IN Brief:
- A $200 million expansion will raise critical disk output by 30%.
- A seventh isothermal press adds capacity for high-value, rotating engine parts.
- The investment is timed to industrial ramp-ups across military fleets.
Pratt & Whitney is investing $200 million to expand the capabilities and footprint of its Columbus, Georgia, operations, adding a seventh isothermal forging press at its Columbus Forge facility.
The company said the additional press will increase output of critical parts — including rotating compressor and turbine disks — by 30%, supporting a mix of commercial and defence engine programmes. Pratt & Whitney expects the press to become operational in 2028, positioning the site for sustained production rates rather than short-term surge capacity.
Columbus is a dual-purpose campus: the Columbus Engine Center carries out maintenance for Pratt & Whitney’s geared turbofan (GTF) engines supporting aircraft including the Airbus A320neo family, Airbus A220, and Embraer E-Jets E2, while also maintaining military engines including the F117 and F100. The adjacent Columbus Forge produces compressor airfoils and rotating disks for commercial and military engines, including the F135 that powers the F-35 Lightning II.
Pratt & Whitney President Shane Eddy said the company’s Georgia presence “has grown from a small manufacturing facility to a state-of-the-art manufacturing and overhaul center,” adding that the latest investment “underscores our ongoing commitment to ramp industrial capacity to support our customers.”
Forging throughput
Isothermal forging capacity tends to be a hard constraint in modern engine production because it sits upstream of multiple finishing steps, from heat treatment and machining to inspection and balance.
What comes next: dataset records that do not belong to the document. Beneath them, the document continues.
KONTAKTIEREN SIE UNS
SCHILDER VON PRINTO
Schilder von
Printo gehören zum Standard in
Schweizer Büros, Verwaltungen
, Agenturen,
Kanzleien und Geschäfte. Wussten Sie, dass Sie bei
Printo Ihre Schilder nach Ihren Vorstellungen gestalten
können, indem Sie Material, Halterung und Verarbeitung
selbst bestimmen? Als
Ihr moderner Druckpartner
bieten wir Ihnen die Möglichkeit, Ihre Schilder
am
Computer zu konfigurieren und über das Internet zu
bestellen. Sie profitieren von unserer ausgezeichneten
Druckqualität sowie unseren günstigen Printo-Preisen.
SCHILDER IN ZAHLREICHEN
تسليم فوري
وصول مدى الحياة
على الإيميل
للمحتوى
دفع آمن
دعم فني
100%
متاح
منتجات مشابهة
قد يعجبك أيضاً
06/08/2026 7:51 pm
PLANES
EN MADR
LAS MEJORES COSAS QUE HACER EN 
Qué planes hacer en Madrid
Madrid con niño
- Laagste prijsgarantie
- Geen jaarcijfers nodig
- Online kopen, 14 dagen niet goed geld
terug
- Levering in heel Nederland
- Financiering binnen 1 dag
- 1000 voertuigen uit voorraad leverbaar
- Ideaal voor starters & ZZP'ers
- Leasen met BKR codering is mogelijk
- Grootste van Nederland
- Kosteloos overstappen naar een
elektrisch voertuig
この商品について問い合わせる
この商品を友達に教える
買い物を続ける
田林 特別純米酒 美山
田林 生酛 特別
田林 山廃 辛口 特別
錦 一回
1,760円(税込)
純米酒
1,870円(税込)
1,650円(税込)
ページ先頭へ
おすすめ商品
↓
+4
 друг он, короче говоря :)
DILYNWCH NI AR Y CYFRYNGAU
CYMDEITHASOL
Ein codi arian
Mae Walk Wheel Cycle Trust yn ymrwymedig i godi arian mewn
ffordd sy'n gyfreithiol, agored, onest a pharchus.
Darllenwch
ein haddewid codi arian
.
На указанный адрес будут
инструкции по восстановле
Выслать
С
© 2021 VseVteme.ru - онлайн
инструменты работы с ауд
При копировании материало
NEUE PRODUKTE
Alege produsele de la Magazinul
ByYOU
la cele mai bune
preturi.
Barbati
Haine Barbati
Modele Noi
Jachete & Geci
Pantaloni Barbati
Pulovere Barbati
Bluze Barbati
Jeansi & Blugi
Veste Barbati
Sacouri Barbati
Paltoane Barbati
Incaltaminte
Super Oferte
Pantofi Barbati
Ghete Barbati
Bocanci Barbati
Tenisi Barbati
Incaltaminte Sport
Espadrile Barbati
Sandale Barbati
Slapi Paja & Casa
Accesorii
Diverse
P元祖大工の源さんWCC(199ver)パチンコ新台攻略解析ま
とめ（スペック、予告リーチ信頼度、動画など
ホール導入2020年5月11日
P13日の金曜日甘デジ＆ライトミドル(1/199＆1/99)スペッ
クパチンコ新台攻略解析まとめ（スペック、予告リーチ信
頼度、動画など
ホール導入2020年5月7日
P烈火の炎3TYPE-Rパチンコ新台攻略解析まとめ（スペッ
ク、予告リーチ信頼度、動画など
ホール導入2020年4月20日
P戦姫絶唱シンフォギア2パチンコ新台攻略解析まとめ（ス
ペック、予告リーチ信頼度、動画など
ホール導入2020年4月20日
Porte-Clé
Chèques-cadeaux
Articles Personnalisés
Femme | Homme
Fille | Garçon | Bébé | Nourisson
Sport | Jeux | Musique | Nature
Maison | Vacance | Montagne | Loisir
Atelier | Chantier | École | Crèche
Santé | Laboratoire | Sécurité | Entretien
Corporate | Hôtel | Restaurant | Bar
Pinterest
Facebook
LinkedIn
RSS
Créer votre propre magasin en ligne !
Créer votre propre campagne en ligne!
Adding a press is as much about process qualification as it is about tonnage — dies, tooling, and thermal control all have to be proven out for each disk family before output rates can climb without scrap risk.
For defence programmes, rotating hardware is also tied to unusually tight traceability expectations. Every increase in disk throughput brings a matching burden in non-destructive testing capacity, metrology, and documentation control, particularly when parts flow into engines supporting operational fleets rather than new-build pipelines.
Industrialisation under an Industry 4.0 banner
The forging expansion follows an 81,000-square-foot investment in GTF MRO capacity on the same campus, which Pratt & Whitney said aligned with its Industry 4.0 strategy through advanced equipment and machinery, and lifted annual capacity by more than 25%. The pairing is telling: forging output and overhaul throughput are often linked by the same bottlenecks in machining, inspection, and skilled labour availability.
With the new press not due online until 2028, the near-term work is likely to be concentrated in supplier qualification, workforce training, and production engineering — the groundwork that decides whether headline capacity translates into delivered hardware.